Am meisten beeindruckt haben mich aber die Rückblenden in die Vergangenheit, denn Claudias Vater beginnt zu erzählen, wieso genau dieses Ferienhaus so eine wichtige Bedeutung für ihn hat, dass er immer mit seinen Kindern hingefahren ist. Er erzählt vom Zweiten Weltkrieg, in dem er als Jugendlicher gekämpft hat, schließlich Fahnenflucht beging und genau an diesem Ort Unterschlupf gefunden hat.
Diese Rückblenden haben mich emotional sehr berührt, weil es eben die Geschichte eines "normalen" Soldaten ist, der die Schrecken miterleben muss, obwohl er dafür eigentlich noch viel zu jung ist. Ich hatte das Gefühl, es könnte meinem Opa genauso ergangen sein, auch wenn er damals an der Französischen Front gekämpft hat. Gesprochen wurde darüber in meiner Familie aber nie - ähnlich wie in Claudias. Denn auch sie sind überrascht, was ihr Vater alles durchgemacht hat. Denn auch wenn er nach der Flucht ein Heim in genau diesem Haus gefunden hat, lebte er doch mit der ständigen Angst, entdeckt zu werden oder fortgehen zu müssen. Beim Lesen war ich richtig dankbar, dass wir in Frieden leben und so etwas hoffentlich nie fühlen müssen.
Insgesamt ist das Buch sehr ruhig, man hat viel Raum, seinen eigenen Gedanken nachzugehen. Es ist nicht alles Gold was glänzt, auch nicht in Claudias Familie. Da gibt es die pubertierenden Kinder, die sich unverstanden fühlen. Der Großvater, der damit rechnet, das nächste Weihnachten nicht mehr zu erleben, aber es auch niemanden sagen will. Und natürlich die schwangere Claudia, die das Gefühl hat, immer an ihrem Mann vorbeizureden. Herrlich normal und unaufgeregt, aber trotzdem - oder gerade deswegen - unglaublich berührend.

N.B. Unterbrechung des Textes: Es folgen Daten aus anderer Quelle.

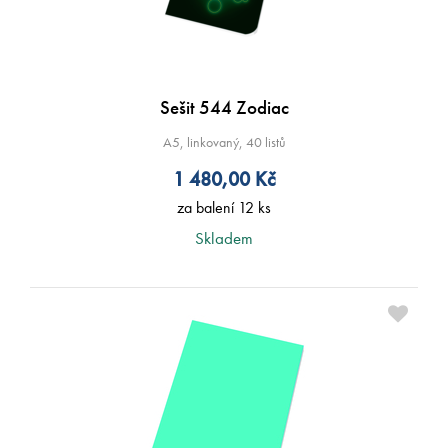
Sešit 544 Zodiac
A5, linkovaný, 40 listů
1 480,00
Kč
za balení 12 ks
Skladem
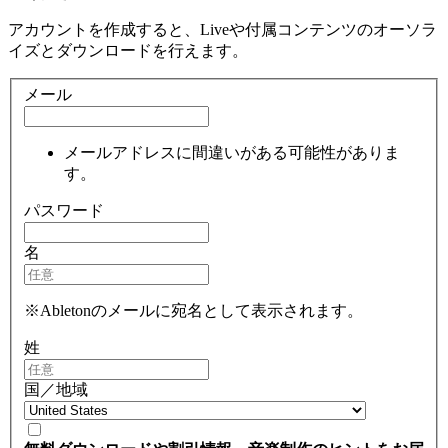
アカウントを作成すると、Liveや付属コンテンツのオーソラ
イズとダウンロードを行えます。
メール
メールアドレスに間違いがある可能性がありま
す。
パスワード
名
※Abletonのメールに宛名として表示されます。
姓
国／地域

Ich habe das Buch wirklich in kürzester Zeit verschlungen, weil ich es nicht mehr weglegen konnte. Das Setting, die Familie, die Erlebnisse - einfach alles hat gepasst und mir das Gefühl gegeben, dabei zu sein. Trotzdem war die Geschichte nie langweilig, sondern sehr glaubhaft. Und das, obwohl ich eigentlich mehr Thriller lese und bei Romanen schnell gelangweilt bin.
In meinen Augen ist "Der Gesang des Nordlichts" das beste Buch von Heike Frühling - deswegen gibt es 5 Sterne, ohne Diskussion!